» **Problem to work on**
Please write out the lines of the data exactly, beginning with the first and ending with the line containing "nose: (335, 316)"; leave the pictures behind.

» **Data**

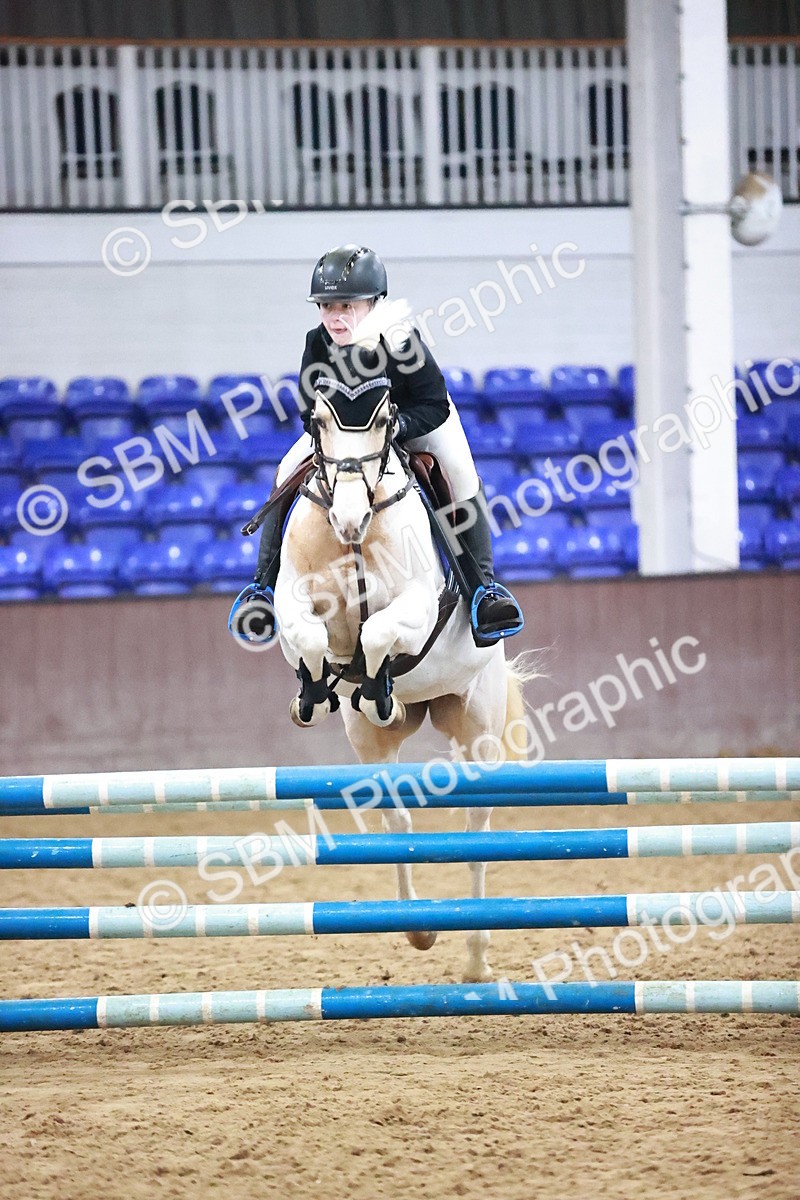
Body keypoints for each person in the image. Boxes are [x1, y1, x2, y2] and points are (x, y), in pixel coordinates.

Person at [230, 243, 524, 647]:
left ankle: (482, 590)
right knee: (286, 471)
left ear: (374, 302)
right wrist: (332, 436)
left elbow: (433, 404)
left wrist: (396, 427)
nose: (335, 316)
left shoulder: (401, 341)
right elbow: (306, 409)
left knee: (459, 470)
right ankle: (262, 589)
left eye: (346, 305)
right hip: (342, 440)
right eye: (326, 306)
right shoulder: (317, 343)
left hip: (411, 424)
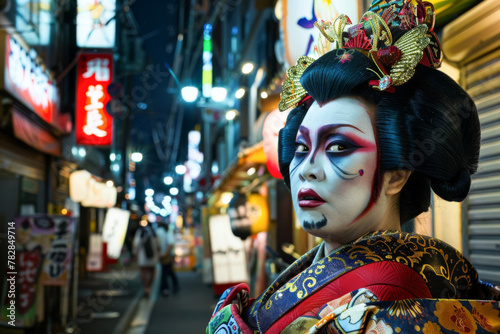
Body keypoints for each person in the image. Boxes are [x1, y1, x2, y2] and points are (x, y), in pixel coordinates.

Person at [207, 1, 500, 333]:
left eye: (338, 147)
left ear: (397, 175)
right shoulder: (325, 269)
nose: (306, 169)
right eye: (302, 148)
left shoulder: (391, 301)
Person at [133, 223, 160, 297]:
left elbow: (136, 244)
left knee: (143, 271)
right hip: (153, 255)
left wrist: (135, 254)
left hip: (142, 256)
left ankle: (146, 287)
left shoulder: (140, 232)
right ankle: (149, 287)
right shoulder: (153, 232)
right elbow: (158, 245)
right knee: (152, 271)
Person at [156, 222, 179, 296]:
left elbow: (169, 244)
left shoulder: (158, 232)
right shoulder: (167, 232)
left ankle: (165, 288)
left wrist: (164, 254)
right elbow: (170, 244)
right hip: (168, 255)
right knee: (168, 271)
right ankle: (173, 286)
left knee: (166, 272)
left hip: (165, 255)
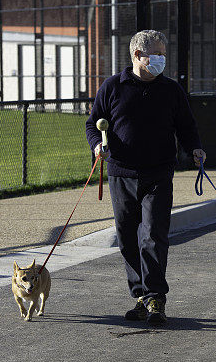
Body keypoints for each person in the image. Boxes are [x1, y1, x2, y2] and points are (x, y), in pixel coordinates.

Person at [86, 30, 205, 326]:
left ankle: (155, 298)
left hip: (159, 173)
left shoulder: (171, 90)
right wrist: (97, 145)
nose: (163, 60)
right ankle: (139, 296)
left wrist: (195, 148)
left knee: (153, 234)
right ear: (138, 56)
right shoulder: (113, 87)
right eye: (157, 54)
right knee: (127, 237)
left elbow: (186, 126)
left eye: (164, 54)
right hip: (121, 173)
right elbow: (92, 123)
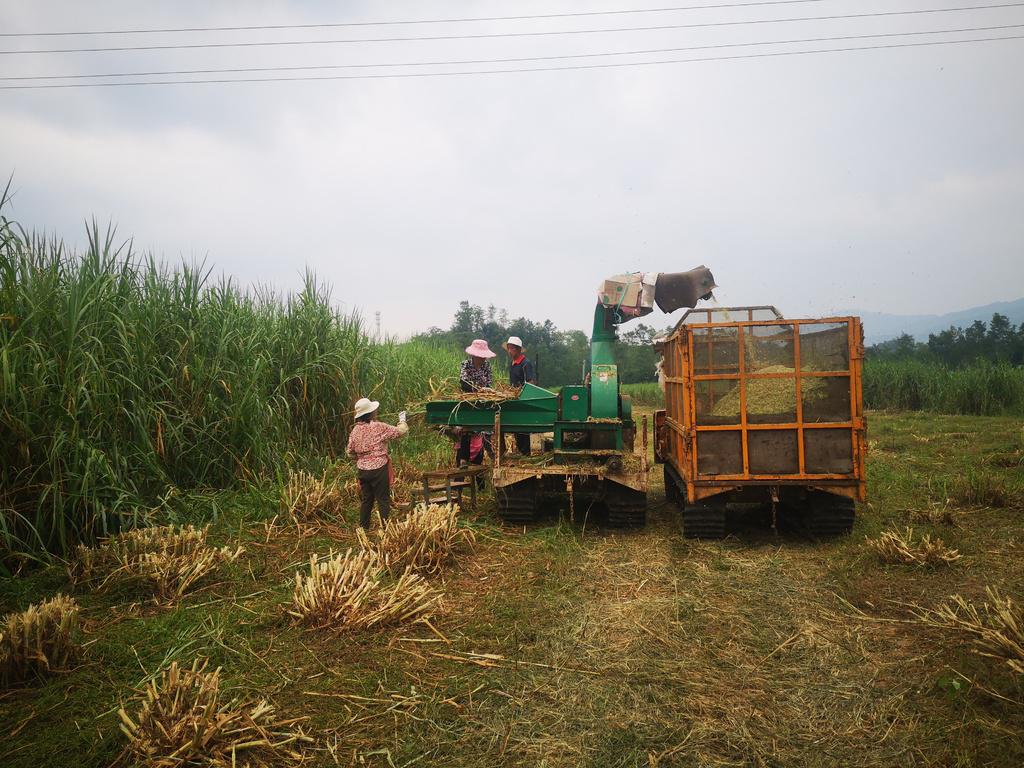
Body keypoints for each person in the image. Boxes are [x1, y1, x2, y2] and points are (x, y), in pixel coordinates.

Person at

» **Expected answer**
Body keypoints for each person in the image. Boxes are [x1, y1, x2, y2] and points are (x, y), in pixel coordinates.

Person at [230, 243, 524, 647]:
left ankle: (482, 590)
right knee: (286, 471)
left ear: (374, 302)
right wrist: (332, 436)
left elbow: (433, 404)
left wrist: (396, 427)
nose: (335, 316)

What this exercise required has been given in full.